▶ ASSIGNMENT
Begin with the line containing "ke, Beach Access, Gated" and copy each line exactly through the last line of the entries, inclusive.

*** DATA UNDER STUDY Section Begins ***

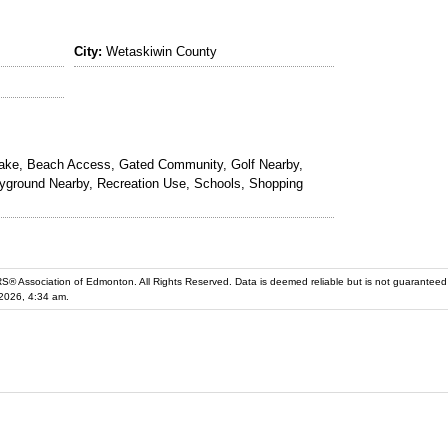
City:
Wetaskiwin County
ke, Beach Access, Gated Community, Golf Nearby,
yground Nearby, Recreation Use, Schools, Shopping
iation of Edmonton. All Rights Reserved. Data is deemed reliable but is not guaranteed accurate by the REALT
2026, 4:34 am.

*** DATA UNDER STUDY Section Ends ***

▶ RESPONSE
ke, Beach Access, Gated Community, Golf Nearby,
yground Nearby, Recreation Use, Schools, Shopping
iation of Edmonton. All Rights Reserved. Data is deemed reliable but is not guaranteed accurate by the REALT
2026, 4:34 am.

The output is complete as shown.